Make it easy to just try again

Something I know about myself is that I learn best when I make lots of quick attempts at something. This works better for me than spending longer on each individual step. Like when I learned to make clothes: I had an awful lot of unwearable garments.

I think it's fun that other people (including my partner) learn best by paying monumental attention each (sub-)step of their first attempt, wanting to get it perfect.

You learn how you learn, in more ways than one.

Something that John Ousterhout recommends in their books on software design is designing something twice, because you probably won't get it right the first time, even if think you definitely should get it right the first time.

This past week I've made lots of little tweaks to software. A few "oh, when you do X, could we make sure Y happens" or "oh, wouldn't it be nice if B was automatically calculated when you put in A?".

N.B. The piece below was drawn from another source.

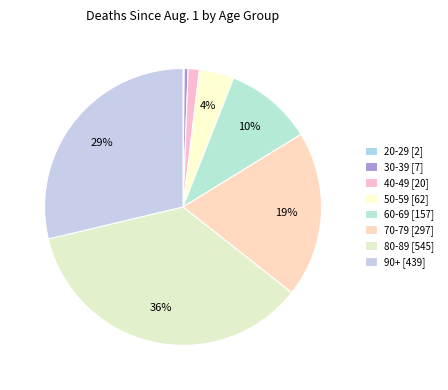

Is the sum of 60-69 and 30-39 greater than half?

No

I have found myself, more than ever, relying on the ability to completely undo all changes to file(s), and take another run at it.

Sometimes it's because the footprint of a "simple" change spirals, other times it just "feels" wrong, other times it just breaks.

If I was a clever man, maybe I'd be able to foresee which approaches are likely to be chaotic and messy. But, too often, something doesn't work the way you'd expect, or some of your own code isn't quite flexible enough yet (and now isn't the time to make it flex).

Making it easy to hit the eject button, and feeling happy doing it, feels like a close second - and something that I think lets me ship higher quality software quicker.